Saturday, October 23, 2021

I Stand Corrected...on Afghanastan

Regarding an earlier blog "A Catholic Case for Staying in Afghanastan" (Oct. 7, 2021) my JAG lawyer son pointed out a number of realities I underestimated:

1. In contrast to Syria and Iraq, Afghanastan has no Christian or Catholic community at all. The only chapel was in an embassy. I checked the numbers: some countries have a Catholic population at .01% (North Korea, Cambodia, Kyrgystan, Mauritania, Niger, North Macedonia, Tajikistan); Somalia comes in at .001%; but Afghanastan is by far the smallest at .0003%. Their Muslim culture is fiercely hostile to Christianity. While the urgency to bring the Gospel to every nation may make Afghanastan number one priority, there is a question about prudent use of scarce missionary resources.

2. Afghanastan might also be the most resistant and hostile to Western culture.
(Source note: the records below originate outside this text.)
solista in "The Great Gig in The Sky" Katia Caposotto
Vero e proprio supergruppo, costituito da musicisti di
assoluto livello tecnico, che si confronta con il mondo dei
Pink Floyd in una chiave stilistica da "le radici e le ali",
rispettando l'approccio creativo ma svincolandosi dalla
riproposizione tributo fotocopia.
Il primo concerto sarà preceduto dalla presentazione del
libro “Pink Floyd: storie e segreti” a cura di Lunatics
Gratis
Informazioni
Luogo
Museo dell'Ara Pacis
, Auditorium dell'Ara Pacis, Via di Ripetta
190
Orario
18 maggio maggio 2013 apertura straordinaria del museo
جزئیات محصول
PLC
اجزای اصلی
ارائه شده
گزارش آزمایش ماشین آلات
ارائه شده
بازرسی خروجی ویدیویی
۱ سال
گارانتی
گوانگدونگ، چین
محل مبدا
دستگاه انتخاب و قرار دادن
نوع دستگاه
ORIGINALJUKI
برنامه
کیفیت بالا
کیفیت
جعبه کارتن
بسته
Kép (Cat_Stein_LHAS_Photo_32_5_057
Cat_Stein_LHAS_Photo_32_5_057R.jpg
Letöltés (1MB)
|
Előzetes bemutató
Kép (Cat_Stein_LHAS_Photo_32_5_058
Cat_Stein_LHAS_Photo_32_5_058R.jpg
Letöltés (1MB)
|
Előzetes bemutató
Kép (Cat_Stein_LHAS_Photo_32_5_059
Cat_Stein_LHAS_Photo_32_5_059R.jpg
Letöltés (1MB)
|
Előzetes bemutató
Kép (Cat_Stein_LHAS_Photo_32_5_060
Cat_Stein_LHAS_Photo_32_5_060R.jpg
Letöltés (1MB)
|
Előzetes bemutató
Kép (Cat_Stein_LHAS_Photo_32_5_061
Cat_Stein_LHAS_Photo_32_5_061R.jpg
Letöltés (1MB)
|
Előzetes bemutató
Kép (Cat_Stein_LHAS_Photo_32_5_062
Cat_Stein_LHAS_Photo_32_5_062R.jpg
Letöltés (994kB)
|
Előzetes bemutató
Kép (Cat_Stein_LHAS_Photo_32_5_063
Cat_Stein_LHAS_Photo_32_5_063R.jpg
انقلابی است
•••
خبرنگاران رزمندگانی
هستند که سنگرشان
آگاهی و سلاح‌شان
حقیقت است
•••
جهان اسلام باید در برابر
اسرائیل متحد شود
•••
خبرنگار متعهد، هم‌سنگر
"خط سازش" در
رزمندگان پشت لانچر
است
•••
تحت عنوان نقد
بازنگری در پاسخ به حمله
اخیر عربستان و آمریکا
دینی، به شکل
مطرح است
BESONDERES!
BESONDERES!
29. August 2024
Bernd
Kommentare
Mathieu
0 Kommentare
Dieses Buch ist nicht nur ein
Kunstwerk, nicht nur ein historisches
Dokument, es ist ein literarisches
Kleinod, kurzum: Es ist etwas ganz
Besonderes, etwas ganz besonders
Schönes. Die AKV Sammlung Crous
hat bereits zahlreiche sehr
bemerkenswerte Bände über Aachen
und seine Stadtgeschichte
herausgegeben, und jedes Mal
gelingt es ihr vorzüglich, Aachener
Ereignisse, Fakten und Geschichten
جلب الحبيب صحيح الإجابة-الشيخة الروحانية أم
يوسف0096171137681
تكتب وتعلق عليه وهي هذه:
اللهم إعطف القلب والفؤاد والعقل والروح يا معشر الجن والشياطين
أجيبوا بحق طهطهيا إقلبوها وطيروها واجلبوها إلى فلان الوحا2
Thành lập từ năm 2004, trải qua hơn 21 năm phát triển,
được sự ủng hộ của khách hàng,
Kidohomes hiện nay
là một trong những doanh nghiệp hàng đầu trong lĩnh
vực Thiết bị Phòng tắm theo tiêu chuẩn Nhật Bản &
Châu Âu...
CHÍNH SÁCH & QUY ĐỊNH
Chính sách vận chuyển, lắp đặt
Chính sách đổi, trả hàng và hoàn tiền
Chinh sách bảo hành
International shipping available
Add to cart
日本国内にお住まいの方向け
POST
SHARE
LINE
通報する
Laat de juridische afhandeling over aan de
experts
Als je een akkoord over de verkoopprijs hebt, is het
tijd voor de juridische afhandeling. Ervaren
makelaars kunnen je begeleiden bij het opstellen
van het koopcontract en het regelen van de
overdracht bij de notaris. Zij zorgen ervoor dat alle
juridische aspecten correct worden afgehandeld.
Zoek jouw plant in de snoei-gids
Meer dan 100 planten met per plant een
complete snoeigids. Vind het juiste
An anecdote: our military built a courthouse for them. Shortly after it was handed over to the locals a visit showed that it was being used to house sheep and goats. So much for "rule of law" and "due process!"

3. The immense dangers of placing our 18-year-olds with heavy gunnery in violent circumstances: they may perform admirable 99% of the time but that one mistake evokes a tidal wave of hatred for the foreign invaders. It is not fair to our young men and to the locals.

4. Paradoxically, the countryside there is more peaceful now that we are out of there. The Taliban is in control and there is less conflict.

These are serious, sobering realities so I change my mind. I am about 60% confident that withdrawal (however badly executed) was the prudent strategy. Of course, future events may change our evaluations. A single terrorist attack from a base there will be a game changer, but I agree that the Taliban, as rational deciders (we hope), have learned a lesson and will suppress any bases that might provoke another invasion.

The "neoconservative-leaning Catholicism" underlying my earlier argument remains in its fundamentals: first, the imperative to plant the Church everywhere, second the importance of education and dignity for women, and thirdly the broader global cold wars against Sharia law and Communism and the need for vigor, strength, agressiveness.